[WHAT YOU SHOULD DO] Would you copy exactly the lines in the data below from the one that has "Date, new to old" through the one that has "structure with reasonable", dropping any pictures?

[Extracted page text data]

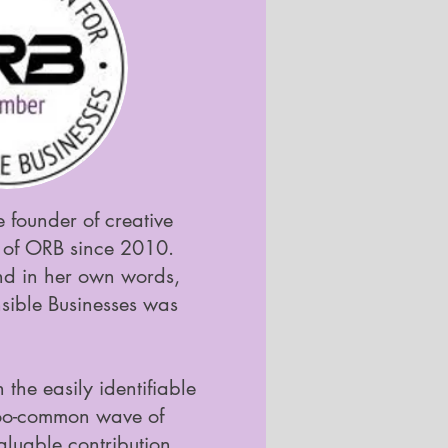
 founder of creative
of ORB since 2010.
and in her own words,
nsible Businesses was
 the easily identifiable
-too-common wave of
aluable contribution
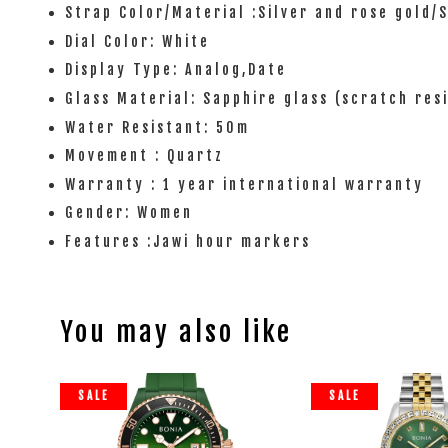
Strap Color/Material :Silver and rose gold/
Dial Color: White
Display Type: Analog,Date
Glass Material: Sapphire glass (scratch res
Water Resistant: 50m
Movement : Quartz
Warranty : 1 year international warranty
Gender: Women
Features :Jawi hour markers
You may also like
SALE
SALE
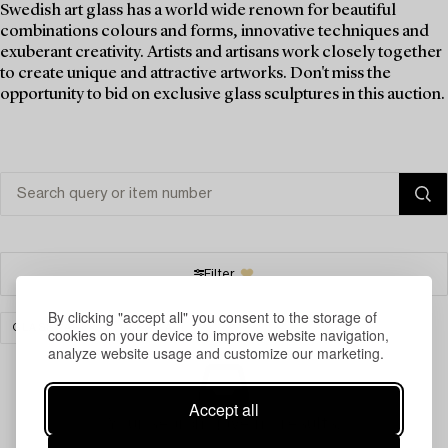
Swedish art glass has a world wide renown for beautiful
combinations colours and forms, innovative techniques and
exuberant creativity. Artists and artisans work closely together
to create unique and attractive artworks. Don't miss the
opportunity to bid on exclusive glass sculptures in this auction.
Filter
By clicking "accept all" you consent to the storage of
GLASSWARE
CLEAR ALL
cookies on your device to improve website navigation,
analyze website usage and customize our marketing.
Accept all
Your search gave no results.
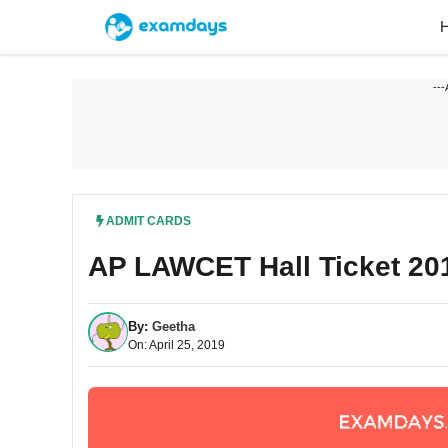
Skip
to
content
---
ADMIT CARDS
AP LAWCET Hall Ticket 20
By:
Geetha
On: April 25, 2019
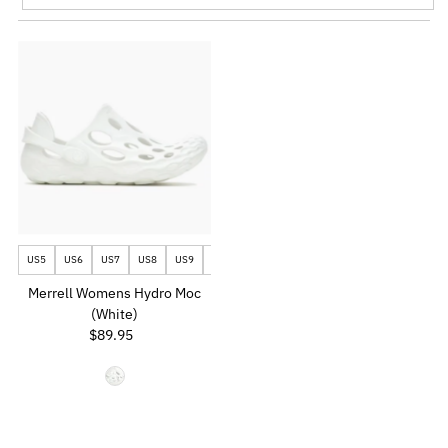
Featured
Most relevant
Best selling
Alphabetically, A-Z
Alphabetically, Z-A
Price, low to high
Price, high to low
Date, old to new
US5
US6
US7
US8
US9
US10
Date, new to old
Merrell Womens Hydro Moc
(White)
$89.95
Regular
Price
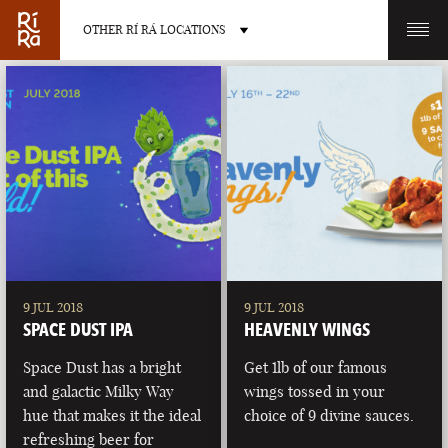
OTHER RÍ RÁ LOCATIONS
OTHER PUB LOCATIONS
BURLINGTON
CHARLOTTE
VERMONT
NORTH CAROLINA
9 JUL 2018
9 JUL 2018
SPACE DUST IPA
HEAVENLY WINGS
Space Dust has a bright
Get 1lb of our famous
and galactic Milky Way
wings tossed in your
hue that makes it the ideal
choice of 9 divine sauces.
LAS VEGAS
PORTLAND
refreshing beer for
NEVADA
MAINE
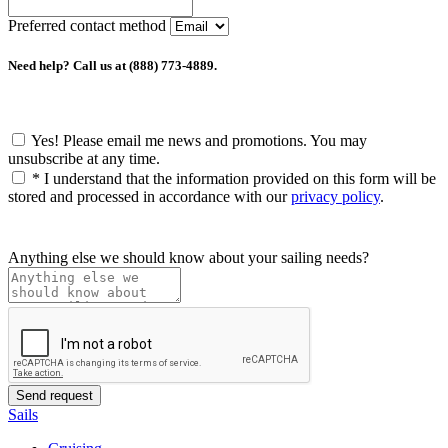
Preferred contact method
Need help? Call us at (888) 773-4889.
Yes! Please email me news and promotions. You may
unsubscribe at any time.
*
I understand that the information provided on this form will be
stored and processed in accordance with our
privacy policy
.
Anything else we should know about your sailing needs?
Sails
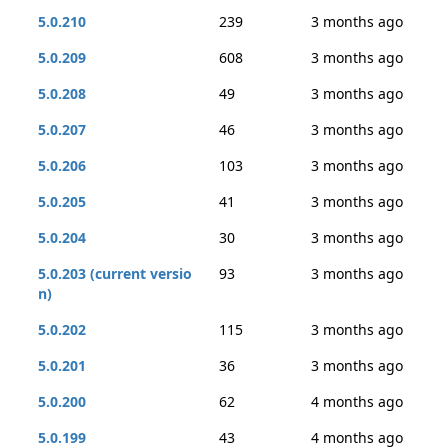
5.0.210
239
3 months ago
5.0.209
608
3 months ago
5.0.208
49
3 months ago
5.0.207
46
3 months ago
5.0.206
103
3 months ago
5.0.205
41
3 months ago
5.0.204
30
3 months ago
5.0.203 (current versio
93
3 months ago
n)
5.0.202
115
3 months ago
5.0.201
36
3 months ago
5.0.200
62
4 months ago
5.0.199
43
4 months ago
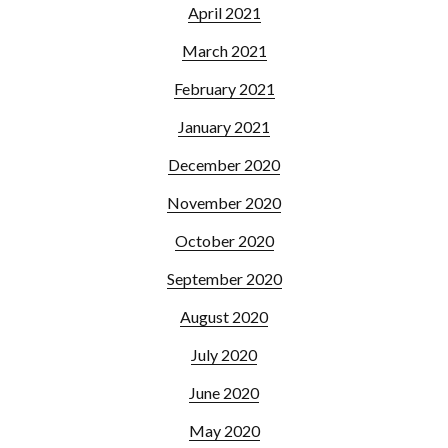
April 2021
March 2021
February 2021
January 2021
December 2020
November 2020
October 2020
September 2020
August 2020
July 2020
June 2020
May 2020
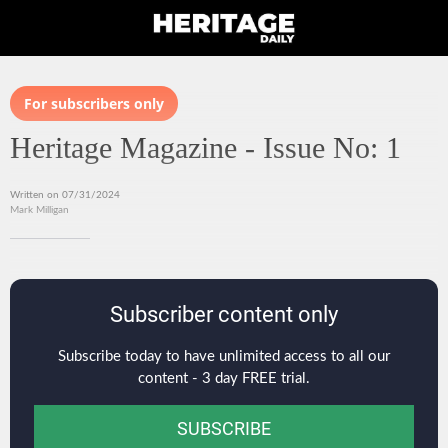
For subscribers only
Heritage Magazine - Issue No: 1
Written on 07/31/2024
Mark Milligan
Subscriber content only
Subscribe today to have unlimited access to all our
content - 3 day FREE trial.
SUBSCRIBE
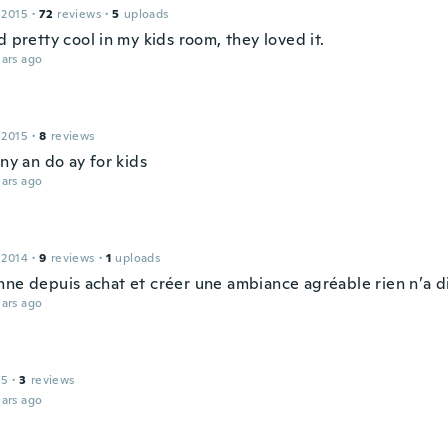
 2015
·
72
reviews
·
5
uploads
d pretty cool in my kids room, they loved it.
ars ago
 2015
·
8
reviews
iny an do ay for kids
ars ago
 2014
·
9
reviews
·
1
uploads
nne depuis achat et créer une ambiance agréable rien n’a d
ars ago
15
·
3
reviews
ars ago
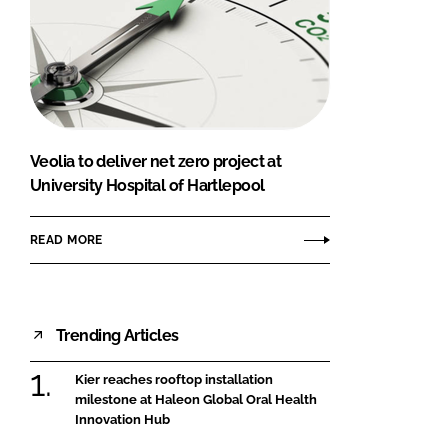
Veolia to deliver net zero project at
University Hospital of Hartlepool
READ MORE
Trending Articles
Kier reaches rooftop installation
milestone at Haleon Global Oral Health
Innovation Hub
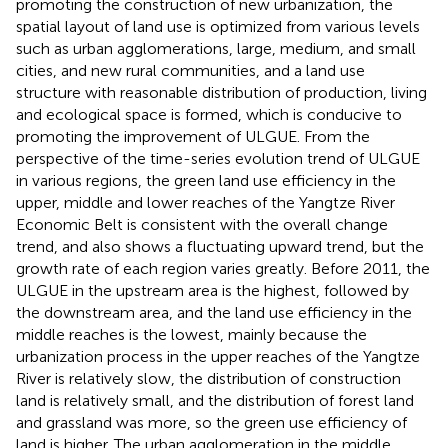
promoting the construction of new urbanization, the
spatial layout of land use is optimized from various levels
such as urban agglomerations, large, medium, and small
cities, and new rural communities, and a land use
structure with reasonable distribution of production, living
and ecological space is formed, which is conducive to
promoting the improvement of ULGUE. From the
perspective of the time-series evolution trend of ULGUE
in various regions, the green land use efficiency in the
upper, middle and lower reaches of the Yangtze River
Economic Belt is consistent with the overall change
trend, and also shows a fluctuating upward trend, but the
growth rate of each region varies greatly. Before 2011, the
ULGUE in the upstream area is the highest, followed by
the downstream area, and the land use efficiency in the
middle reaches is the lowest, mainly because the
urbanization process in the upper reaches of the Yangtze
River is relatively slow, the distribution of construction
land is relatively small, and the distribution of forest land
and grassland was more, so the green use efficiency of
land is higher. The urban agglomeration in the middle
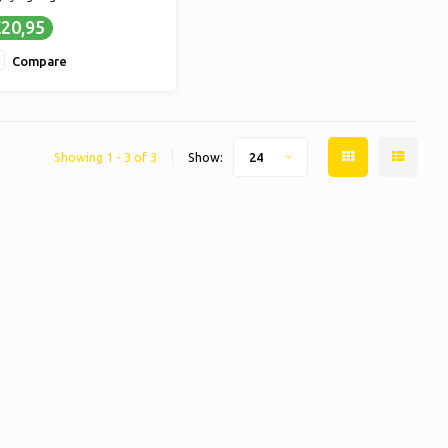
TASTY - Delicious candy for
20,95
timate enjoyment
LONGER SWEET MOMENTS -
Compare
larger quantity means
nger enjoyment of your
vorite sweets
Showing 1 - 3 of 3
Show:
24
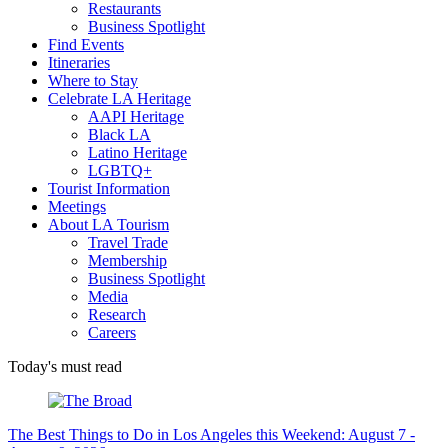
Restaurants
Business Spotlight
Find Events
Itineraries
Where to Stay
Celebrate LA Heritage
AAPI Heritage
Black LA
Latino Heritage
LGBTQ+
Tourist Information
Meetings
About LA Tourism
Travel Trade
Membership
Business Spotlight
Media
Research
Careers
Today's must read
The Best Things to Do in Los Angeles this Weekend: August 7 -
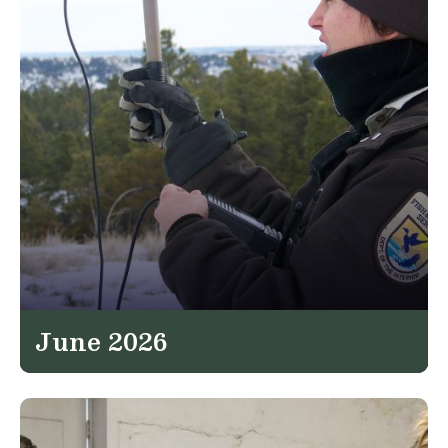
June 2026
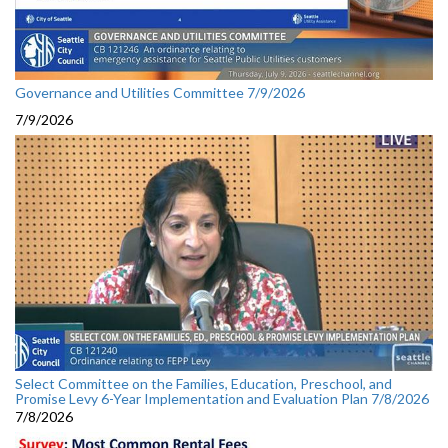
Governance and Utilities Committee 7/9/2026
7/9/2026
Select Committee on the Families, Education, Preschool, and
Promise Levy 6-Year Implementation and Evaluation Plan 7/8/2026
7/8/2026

[ANSWER TO THIS EXERCISE]
Date, new to old
Merrell Womens Hydro Moc
(White)
$89.95
Regular
Price
OTHER RÍ RÁ LOCATIONS
OTHER PUB LOCATIONS
BURLINGTON
CHARLOTTE
VERMONT
NORTH CAROLINA
9 JUL 2018
9 JUL 2018
SPACE DUST IPA
HEAVENLY WINGS
Space Dust has a bright
Get 1lb of our famous
and galactic Milky Way
wings tossed in your
hue that makes it the ideal
choice of 9 divine sauces.
LAS VEGAS
PORTLAND
refreshing beer for
NEVADA
MAINE
Preferred contact method
Need help? Call us at (888) 773-4889.
Yes! Please email me news and promotions. You may
unsubscribe at any time.
*
I understand that the information provided on this form will be
stored and processed in accordance with our
privacy policy
.
Anything else we should know about your sailing needs?
Sails
5.0.210
239
3 months ago
5.0.209
608
3 months ago
5.0.208
49
3 months ago
5.0.207
46
3 months ago
5.0.206
103
3 months ago
5.0.205
41
3 months ago
5.0.204
30
3 months ago
5.0.203 (current versio
93
3 months ago
n)
5.0.202
115
3 months ago
5.0.201
36
3 months ago
5.0.200
62
4 months ago
5.0.199
43
4 months ago
April 2021
March 2021
February 2021
January 2021
December 2020
November 2020
October 2020
September 2020
August 2020
July 2020
June 2020
May 2020
For subscribers only
Heritage Magazine - Issue No: 1
Written on 07/31/2024
Mark Milligan
Subscriber content only
Subscribe today to have unlimited access to all our
content - 3 day FREE trial.
SUBSCRIBE
 2015
·
72
reviews
·
5
uploads
d pretty cool in my kids room, they loved it.
ars ago
 2015
·
8
reviews
iny an do ay for kids
ars ago
 2014
·
9
reviews
·
1
uploads
nne depuis achat et créer une ambiance agréable rien n’a d
ars ago
15
·
3
reviews
ars ago
Veolia to deliver net zero project at
University Hospital of Hartlepool
READ MORE
Trending Articles
Kier reaches rooftop installation
milestone at Haleon Global Oral Health
Innovation Hub
promoting the construction of new urbanization, the
spatial layout of land use is optimized from various levels
such as urban agglomerations, large, medium, and small
cities, and new rural communities, and a land use
structure with reasonable distribution of production, living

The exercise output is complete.